Oct 24 2007
Previously hidden obesity-related genes have been uncovered from old experiments by researchers at the Stanford University School of Medicine and Lucile Packard Children's Hospital.
The finding suggests that useful information about many medical disorders may be languishing in mountains of discarded data.
"We've devised a fairly simple way to convert large amounts of existing raw data into candidate disease genes for further genetic study," said Atul Butte, MD, PhD, a pediatrician at Packard Children's and director of the hospital's Center for Pediatric Bioinformatics. "When we put the information together, we were not only able to pinpoint those that have already been identified, but we also came up with some very interesting new predictions."
The investigators teased out the existence of more than a dozen new obesity-related genes by comparing the results of 49 independent experiments conducted by other researchers - none of which had yielded similar results on their own.
Butte, who is also an assistant professor of medicine and of pediatrics at the medical school, plans to investigate the biological roles of the new genes soon. The research appears in the Oct. 5 advance access section of the journal Bioinformatics.

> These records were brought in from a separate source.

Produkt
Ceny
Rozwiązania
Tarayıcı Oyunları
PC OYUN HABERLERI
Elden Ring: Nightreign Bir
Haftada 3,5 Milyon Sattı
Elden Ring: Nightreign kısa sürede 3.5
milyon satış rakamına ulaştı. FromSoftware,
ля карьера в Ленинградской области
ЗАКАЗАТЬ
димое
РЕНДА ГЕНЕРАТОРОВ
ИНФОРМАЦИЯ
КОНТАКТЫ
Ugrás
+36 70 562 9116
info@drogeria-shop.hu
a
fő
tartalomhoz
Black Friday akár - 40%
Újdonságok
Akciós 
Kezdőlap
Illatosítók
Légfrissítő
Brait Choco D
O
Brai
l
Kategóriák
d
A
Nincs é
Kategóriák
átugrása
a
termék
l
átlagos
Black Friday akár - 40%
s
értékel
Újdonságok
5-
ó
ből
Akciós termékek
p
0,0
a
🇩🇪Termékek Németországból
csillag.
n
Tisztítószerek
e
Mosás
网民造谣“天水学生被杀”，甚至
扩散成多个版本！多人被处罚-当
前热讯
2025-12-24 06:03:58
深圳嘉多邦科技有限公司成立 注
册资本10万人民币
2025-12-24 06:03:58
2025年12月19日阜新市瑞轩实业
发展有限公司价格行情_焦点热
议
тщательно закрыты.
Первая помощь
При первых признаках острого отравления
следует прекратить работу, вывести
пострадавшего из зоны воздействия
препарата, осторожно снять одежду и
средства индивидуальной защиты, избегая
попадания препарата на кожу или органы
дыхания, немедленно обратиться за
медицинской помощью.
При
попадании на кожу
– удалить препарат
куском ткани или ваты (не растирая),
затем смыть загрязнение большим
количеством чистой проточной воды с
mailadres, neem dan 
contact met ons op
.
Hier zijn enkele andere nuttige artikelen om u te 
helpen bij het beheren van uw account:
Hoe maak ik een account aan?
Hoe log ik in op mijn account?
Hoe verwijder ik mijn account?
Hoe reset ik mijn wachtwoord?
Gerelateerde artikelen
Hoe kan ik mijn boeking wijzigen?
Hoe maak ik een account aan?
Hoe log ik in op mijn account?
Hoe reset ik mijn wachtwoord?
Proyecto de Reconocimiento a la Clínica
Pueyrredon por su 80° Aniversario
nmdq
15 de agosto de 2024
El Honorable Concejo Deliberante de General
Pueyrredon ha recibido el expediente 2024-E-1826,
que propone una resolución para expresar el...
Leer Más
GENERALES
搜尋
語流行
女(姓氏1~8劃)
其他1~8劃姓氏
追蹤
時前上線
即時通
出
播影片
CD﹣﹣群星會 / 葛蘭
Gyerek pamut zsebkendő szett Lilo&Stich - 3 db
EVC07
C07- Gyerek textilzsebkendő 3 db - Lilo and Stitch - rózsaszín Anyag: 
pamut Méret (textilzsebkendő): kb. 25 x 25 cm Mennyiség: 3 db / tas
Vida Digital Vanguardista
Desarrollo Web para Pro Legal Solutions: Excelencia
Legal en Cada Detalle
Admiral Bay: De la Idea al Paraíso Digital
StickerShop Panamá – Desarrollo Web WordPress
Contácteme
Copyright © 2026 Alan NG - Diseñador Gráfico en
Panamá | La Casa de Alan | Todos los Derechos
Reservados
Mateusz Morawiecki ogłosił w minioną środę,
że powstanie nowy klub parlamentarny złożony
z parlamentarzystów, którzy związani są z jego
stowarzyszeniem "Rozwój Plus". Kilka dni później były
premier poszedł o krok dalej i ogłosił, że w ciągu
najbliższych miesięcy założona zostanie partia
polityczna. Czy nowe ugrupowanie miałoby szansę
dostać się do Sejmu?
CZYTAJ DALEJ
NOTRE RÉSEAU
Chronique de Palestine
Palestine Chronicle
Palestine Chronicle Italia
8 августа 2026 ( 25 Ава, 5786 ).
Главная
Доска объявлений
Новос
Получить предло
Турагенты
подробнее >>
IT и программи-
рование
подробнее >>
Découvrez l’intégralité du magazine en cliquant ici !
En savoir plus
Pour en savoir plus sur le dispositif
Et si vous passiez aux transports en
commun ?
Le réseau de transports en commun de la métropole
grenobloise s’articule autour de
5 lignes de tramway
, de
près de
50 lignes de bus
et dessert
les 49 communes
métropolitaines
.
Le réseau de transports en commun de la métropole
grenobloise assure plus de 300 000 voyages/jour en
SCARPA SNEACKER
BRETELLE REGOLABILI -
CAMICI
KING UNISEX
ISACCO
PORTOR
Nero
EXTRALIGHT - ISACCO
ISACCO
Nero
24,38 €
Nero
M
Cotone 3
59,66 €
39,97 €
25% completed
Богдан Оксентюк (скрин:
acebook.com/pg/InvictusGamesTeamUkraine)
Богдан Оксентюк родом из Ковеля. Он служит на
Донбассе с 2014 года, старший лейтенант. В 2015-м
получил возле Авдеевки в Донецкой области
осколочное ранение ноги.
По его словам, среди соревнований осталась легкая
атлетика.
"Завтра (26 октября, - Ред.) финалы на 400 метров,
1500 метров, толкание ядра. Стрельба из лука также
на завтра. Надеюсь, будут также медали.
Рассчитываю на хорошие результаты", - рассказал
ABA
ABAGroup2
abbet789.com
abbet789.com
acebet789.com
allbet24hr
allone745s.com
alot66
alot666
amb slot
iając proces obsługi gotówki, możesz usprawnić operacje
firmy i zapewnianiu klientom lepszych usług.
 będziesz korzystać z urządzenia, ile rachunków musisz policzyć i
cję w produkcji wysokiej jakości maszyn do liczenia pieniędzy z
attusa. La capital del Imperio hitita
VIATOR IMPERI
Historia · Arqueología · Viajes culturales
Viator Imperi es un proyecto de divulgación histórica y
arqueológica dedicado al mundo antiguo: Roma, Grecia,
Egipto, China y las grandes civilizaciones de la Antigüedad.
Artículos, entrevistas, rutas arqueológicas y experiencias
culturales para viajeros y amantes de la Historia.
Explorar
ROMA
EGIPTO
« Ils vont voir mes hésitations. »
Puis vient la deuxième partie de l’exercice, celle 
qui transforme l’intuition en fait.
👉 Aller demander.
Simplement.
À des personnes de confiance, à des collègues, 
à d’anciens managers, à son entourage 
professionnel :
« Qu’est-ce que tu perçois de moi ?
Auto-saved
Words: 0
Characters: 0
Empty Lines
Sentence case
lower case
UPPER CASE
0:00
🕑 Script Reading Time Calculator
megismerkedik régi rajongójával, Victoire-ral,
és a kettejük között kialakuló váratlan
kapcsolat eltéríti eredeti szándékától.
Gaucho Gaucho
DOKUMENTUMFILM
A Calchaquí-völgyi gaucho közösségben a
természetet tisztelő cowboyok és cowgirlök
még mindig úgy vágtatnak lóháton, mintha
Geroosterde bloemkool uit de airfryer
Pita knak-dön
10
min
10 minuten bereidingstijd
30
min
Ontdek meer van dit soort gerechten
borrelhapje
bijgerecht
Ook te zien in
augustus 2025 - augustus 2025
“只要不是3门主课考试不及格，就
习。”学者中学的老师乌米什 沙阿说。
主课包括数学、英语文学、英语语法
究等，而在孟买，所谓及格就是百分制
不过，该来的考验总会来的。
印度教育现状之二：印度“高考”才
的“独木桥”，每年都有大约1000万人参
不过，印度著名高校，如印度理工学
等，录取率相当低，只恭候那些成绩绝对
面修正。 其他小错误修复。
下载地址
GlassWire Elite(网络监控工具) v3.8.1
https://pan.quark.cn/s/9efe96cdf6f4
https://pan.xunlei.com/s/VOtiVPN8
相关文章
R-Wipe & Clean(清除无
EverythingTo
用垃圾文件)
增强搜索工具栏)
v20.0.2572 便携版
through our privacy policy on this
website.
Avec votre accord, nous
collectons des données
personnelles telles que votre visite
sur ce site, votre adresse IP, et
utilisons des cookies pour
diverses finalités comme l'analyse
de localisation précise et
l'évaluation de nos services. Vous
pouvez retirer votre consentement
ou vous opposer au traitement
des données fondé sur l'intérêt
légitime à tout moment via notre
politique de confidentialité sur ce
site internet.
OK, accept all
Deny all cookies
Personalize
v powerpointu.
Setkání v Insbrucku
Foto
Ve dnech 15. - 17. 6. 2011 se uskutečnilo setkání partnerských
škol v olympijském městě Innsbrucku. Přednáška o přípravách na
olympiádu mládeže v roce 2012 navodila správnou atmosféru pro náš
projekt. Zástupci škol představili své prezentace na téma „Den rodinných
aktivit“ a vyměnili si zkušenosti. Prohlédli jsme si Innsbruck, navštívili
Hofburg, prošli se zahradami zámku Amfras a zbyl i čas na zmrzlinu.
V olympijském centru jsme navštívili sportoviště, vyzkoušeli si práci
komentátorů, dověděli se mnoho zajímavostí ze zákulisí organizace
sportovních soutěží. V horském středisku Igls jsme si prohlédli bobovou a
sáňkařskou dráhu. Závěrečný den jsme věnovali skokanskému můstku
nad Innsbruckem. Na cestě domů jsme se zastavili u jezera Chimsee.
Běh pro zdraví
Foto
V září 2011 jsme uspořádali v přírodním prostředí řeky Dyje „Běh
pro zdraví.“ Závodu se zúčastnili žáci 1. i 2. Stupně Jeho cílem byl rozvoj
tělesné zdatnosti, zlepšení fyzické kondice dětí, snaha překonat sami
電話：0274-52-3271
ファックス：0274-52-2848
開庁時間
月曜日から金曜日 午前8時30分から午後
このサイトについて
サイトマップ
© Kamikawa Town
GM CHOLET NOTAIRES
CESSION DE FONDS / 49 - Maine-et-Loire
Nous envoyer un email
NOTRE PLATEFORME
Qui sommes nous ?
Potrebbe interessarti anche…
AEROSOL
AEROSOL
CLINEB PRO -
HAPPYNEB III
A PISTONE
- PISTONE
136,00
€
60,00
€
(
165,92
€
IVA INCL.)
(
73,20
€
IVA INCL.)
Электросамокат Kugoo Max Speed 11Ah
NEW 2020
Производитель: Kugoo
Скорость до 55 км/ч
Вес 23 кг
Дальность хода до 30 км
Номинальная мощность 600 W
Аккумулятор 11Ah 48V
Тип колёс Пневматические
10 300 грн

Identifying novel genetic culprits for complicated diseases like obesity, diabetes and autism is tricky. Unlike cystic fibrosis, which is caused by a mutation in just one gene, these conditions are often the result of a "perfect storm" of interacting genes and environmental factors. This complexity leaves researchers with limited time to pursue only their most promising results, leaving other candidates behind.
Managing the unused data can be extremely challenging. Microarray or gene-chip experiments, for example, generate tens of thousands of pieces of information. Because most scientific journals require the authors to submit all of their data to publicly available international databases, Butte estimates that the volume of such data is doubling or tripling each year.
Butte and his colleague, postdoctoral student Sangeeta English, PhD, re-analyzed publicly available data from 49 experiments conducted using different methods in a variety of animals from humans to rats to worms. They cast a wide net: The only thing the studies had in common was that they were each designed to ferret out genes or proteins important to fat storage or body size.
"We don't make any assumptions," said Butte. "We trusted the individual investigators to come up with well-thought-out models for their experiments. What we may lose in precision - by, for example, overlooking species-specific differences - we gain in the ability to generalize. Those genes that we do identify as important are likely to be of fundamental importance."
For example, one experiment focused on an extremely rare pediatric disorder called progeria. Children with the condition appear to age rapidly and usually die in their early teens. They also happen to lose their fat cells. "Now, we don't know if this has something to do with obesity," said Butte. "But if it's at all related to fat metabolism, it may contribute something to our knowledge."
Butte and English mixed and matched pairs and small groups of experiments to identify reliable performers. Their premise was that a gene that is only weakly positive in one experiment may easily be dismissed out of hand. However, if that same gene is weakly positive in two or more experiments, the case against it becomes much stronger - particularly if those experiments used very different methods to generate their results.
The researchers' technique may also be able to pick out even previously non-positive genes for further study by allowing the background "noise," or meaningless variations found in every experiment, to cancel one another out, leaving the true positives standing tall. The effect is much like wearing a pair of noise-cancelling headphones on an airplane in order to hear your favorite symphony.
The researchers knew they were on the right track when they pinpointed about 66 percent of nearly 300 previously identified obesity-related genes. In contrast, none of the individual experiments identified more than 30 percent of the same panel, and the average experiment identified only 2 percent.
Further analysis identified 16 genes that were positive in six or more experiments, and three that were positive in eight experiments. Of those three, one was a known obesity gene. The other two have no known ties to obesity, yet. "Now we can take these two candidates straight to the geneticists and the lab to begin figuring out what they do," said Butte.
The comparison approach should be applicable to many other disorders. "The data are out there," said Butte, who has pioneered ways to categorize and index the vast quantities of biomedical information in preparation for further study. "We need to translate it and make it useful for other researchers and disorders."